At the end of the day, the transpiled langauge will have to either support only a subset of SQL's features, or else be at least as complex as SQL. It cannot support all of SQL's features and yet be less complex, because it is just a wrapper around SQL.
I suppose for the right crowd, possibly people who run queries only once and do not care about performance implications, data integrity, etc., this could be a really useful tool. And in all fairness, they mention exactly that on their homepage:
"PRQL’s focus is analytical queries
PRQL was originally designed to serve the growing need of writing analytical queries, emphasizing data transformations, development speed, and readability.
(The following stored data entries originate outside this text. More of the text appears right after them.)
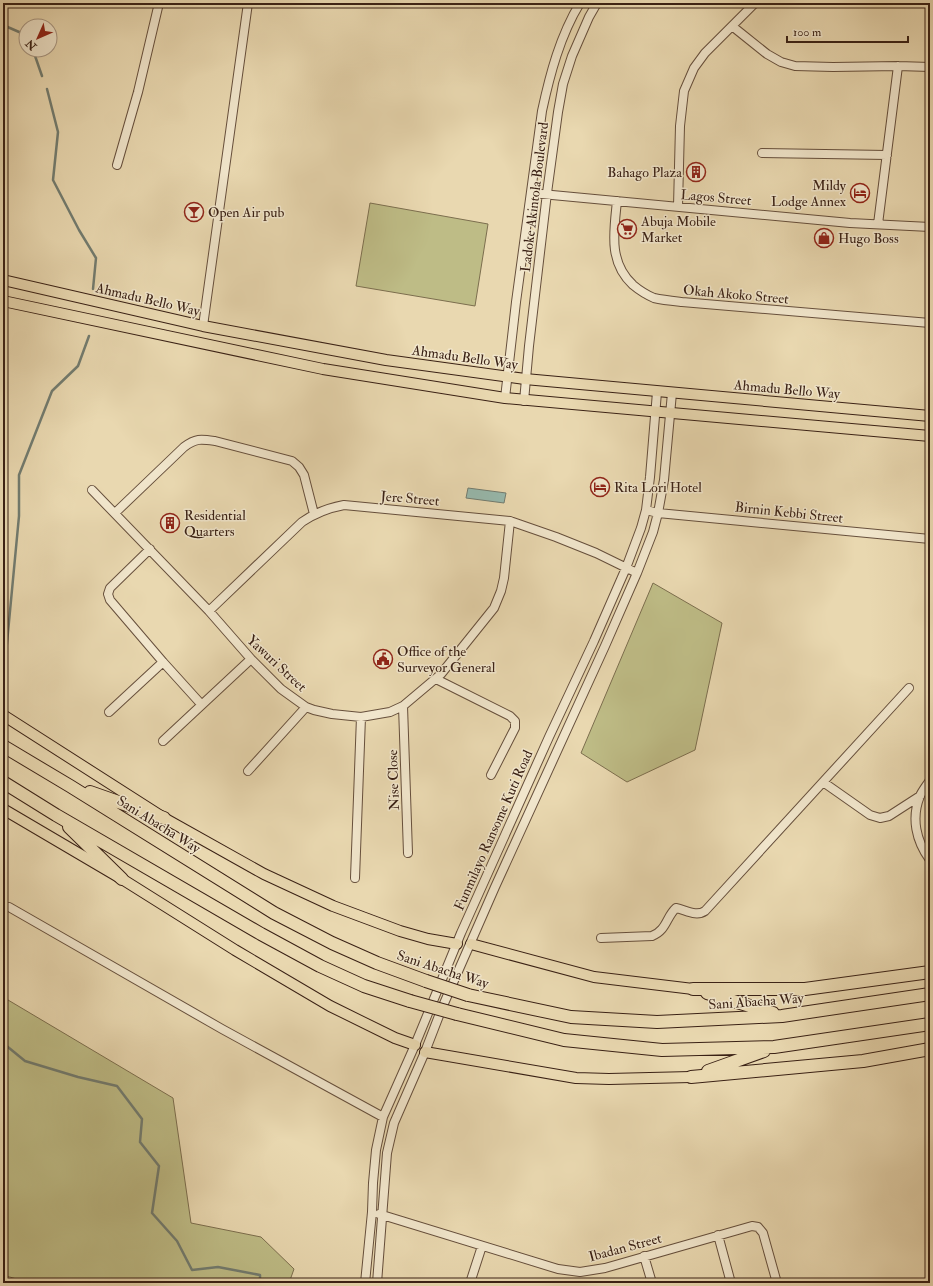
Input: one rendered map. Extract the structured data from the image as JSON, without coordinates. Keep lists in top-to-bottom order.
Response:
{
  "streets": {
    "highway": ["Sani Abacha Way"],
    "main road": ["Ahmadu Bello Way"],
    "street": [
      "Ladoke Akintola Boulevard",
      "Lagos Street",
      "Okah Akoko Street",
      "Jere Street",
      "Birnin Kebbi Street",
      "Yawuri Street",
      "Nise Close",
      "Funmilayo Ransome Kuti Road",
      "Ibadan Street"
    ]
  },
  "crossings": [
    ["Ladoke Akintola Boulevard", "Lagos Street"],
    ["Ladoke Akintola Boulevard", "Ahmadu Bello Way"],
    ["Lagos Street", "Okah Akoko Street"],
    ["Ahmadu Bello Way", "Funmilayo Ransome Kuti Road"],
    ["Jere Street", "Yawuri Street"],
    ["Jere Street", "Funmilayo Ransome Kuti Road"],
    ["Birnin Kebbi Street", "Funmilayo Ransome Kuti Road"],
    ["Yawuri Street", "Nise Close"],
    ["Sani Abacha Way", "Funmilayo Ransome Kuti Road"],
    ["Funmilayo Ransome Kuti Road", "Ibadan Street"]
  ],
  "places": {
    "building": ["Bahago Plaza", "Residential Quarters"],
    "hotel": ["Mildy Lodge Annex", "Rita Lori Hotel"],
    "bar": ["Open Air pub"],
    "supermarket": ["Abuja Mobile Market"],
    "shop": ["Hugo Boss"],
    "public building": ["Office of the Surveyor General"]
  },
  "scale_bar": "100 m",
  "north": "bottom left"
}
We de-emphasize other SQL features such as inserting data or transactions."
But for developers who need to maintain an application database, I don't foresee this becoming a useful substitute for SQL.
What are the implications of WHERE vs HAVING? I thought the only primary difference was that one happens before the aggregation and the other happens after, and all the other implications stem from that fact. PRQL's simplification, rather than obscuring, seems like a more clear and reasonable way to express that distinction.
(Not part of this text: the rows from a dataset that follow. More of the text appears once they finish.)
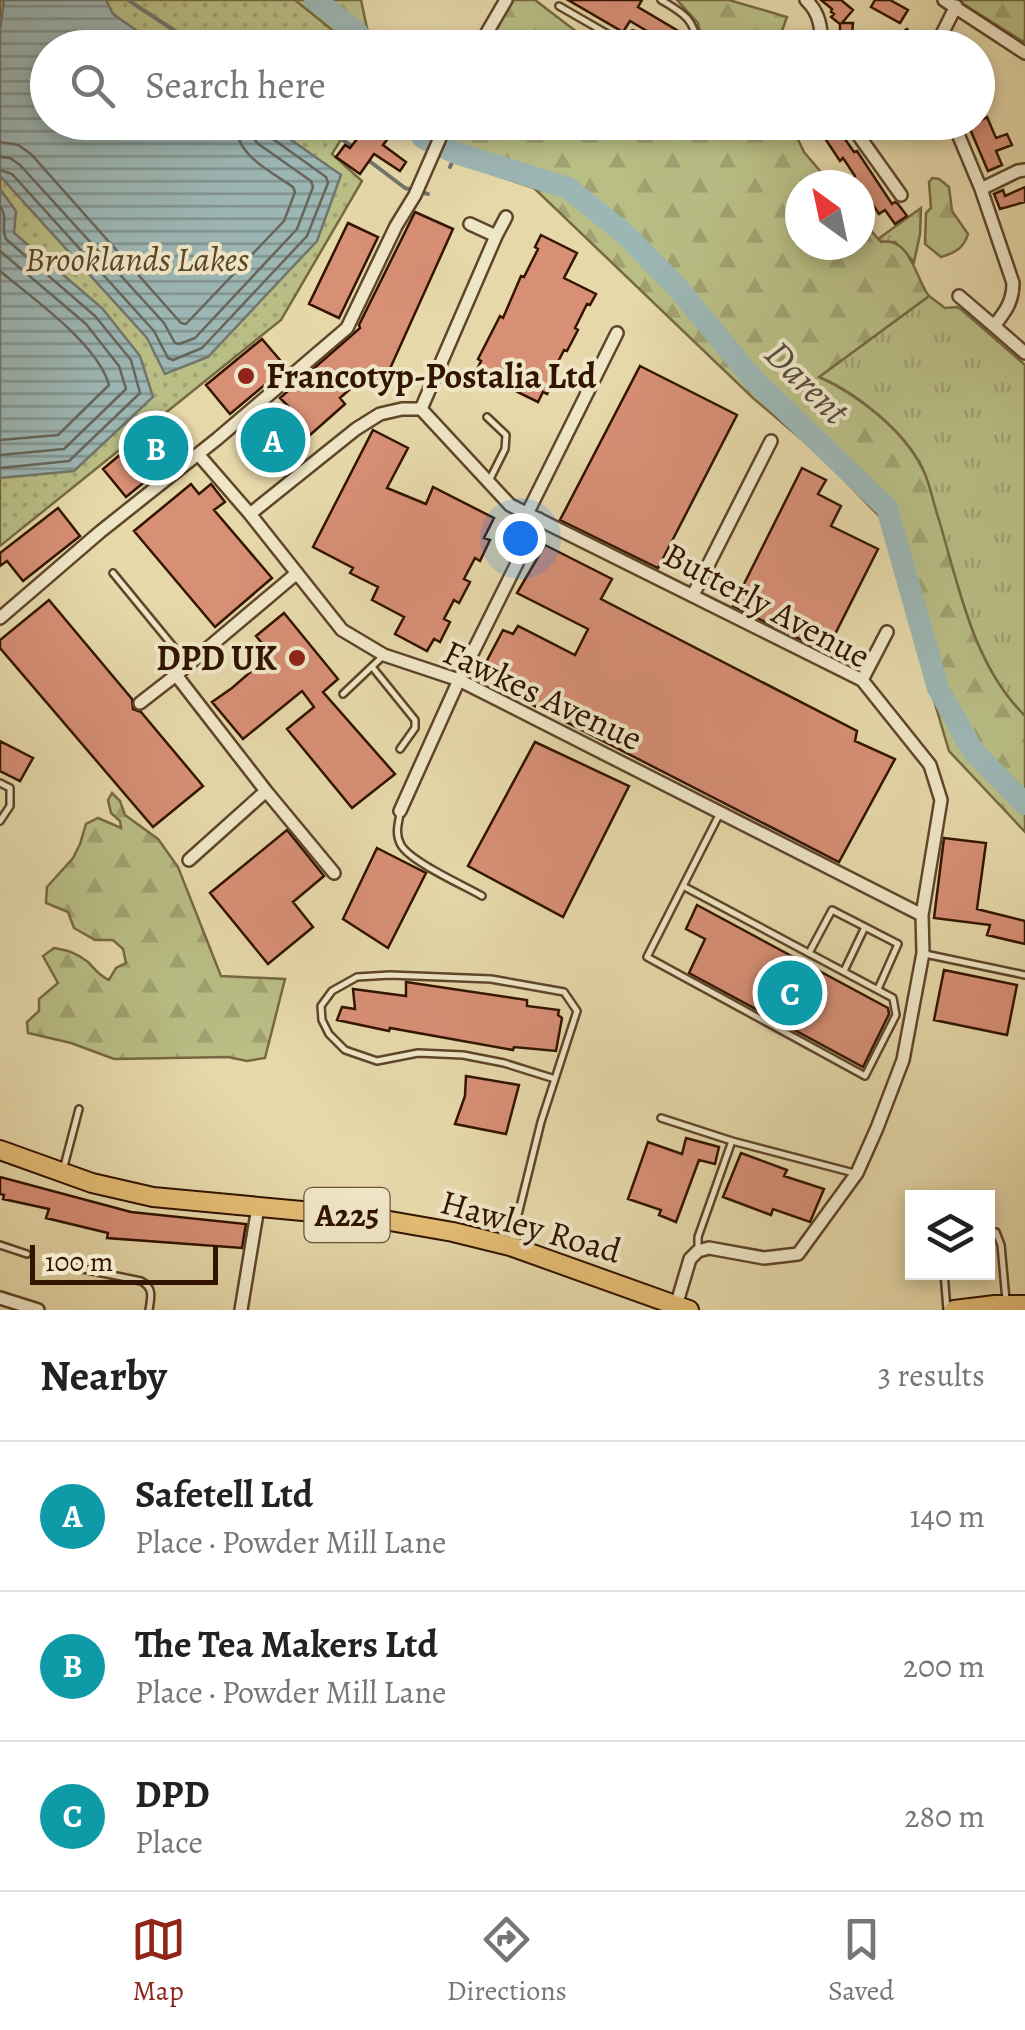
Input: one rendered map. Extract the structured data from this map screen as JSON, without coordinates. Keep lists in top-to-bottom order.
{
  "streets": {
    "main road": ["A225", "Hawley Road"],
    "street": ["Butterly Avenue", "Fawkes Avenue"]
  },
  "crossings": [
    ["Butterly Avenue", "Fawkes Avenue"]
  ],
  "water": ["Darent"],
  "parks": ["Brooklands Lakes"],
  "places": ["Francotyp-Postalia Ltd", "DPD UK"],
  "scale_bar": "100 m",
  "north": "top left",
  "page": {
    "search": "Search here",
    "pins": ["A", "B", "C"],
    "scale": "100 m",
    "heading": ["Nearby", "3 results"],
    "list": [
      {
        "mark": "A",
        "name": "Safetell Ltd",
        "note": "Place · Powder Mill Lane",
        "value": "140 m"
      },
      {
        "mark": "B",
        "name": "The Tea Makers Ltd",
        "note": "Place · Powder Mill Lane",
        "value": "200 m"
      },
      {
        "mark": "C",
        "name": "DPD",
        "note": "Place",
        "value": "280 m"
      }
    ],
    "nav": ["Map", "Directions", "Saved"]
  }
}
I don't know if PRQL supports all SQL features, but I think it could while being less complex than SQL by removing arbitrary SQL complications like different keywords for WHERE vs HAVING, only being able to use column aliases in certain places, needing to recompute a transformation to use it in multiple clauses, not forcing queries to be in SELECT... FROM... WHERE... order, etc.
This is correct. The biggest implication of that difference is that, when you filter rows via a HAVING clause, the query will first select all the rows and aggregate them, and only then begin to filter them. That can be a massive performance hit if you thought that the filter would prevent filtered rows from ever being selected. Of course this makes perfect sense, there's no logical way to filter an aggregate without first aggregating, but it's not obvious.
My main point is that PRQL makes no distinction. If you didn't inspect that SQL output and already know about the difference between WHERE and HAVING, you would have no idea, because in PRQL they're both just "filter". Hence, PRQL is not simplifying the complexity (you still need to learn the full SQL syntax and the specifics of how it works), but it does obscure (you have no hints that one of your filter statements will behave completely differently from the other).
As far as removing arbitrary SQL features, I agree that that is it's main advantage. However, I think either the developers or else the users of PRQL will discover that far fewer of SQL's complexities are arbitrary than you might first assume.
Hmm, I have to disagree here. PRQL has no distinction in keyword, but it does have a distinction in where the filter goes relative to the aggregation. Given that the literal distinction being made is whether the filter happens before or after the aggregation, PRQL's position-based distinction seems a lot clearer than SQL's keyword-based distinction. Instead seeing two different keywords, remembering that one happens before the aggregation and the other after, then deducing the performance impacts from that, you just immediately see that one comes before the aggregation and the other after then deduce the performance impacts.
That's fair, I was just thinking of things that frustrate me with SQL, but I admittedly haven't thought too hard about why things are that way.
Because when you divide by zero and get a runtime error, the error will point you to location in SQL, not PRQL.
It's like if an error in a C++ program would point you to an offset in a binary and not the location in the source. This has a slight tone of sarcasm, because that's how compiled languages used to work. But after the years, they patched all leaks of their abstraction and now you are dealing just with the new language.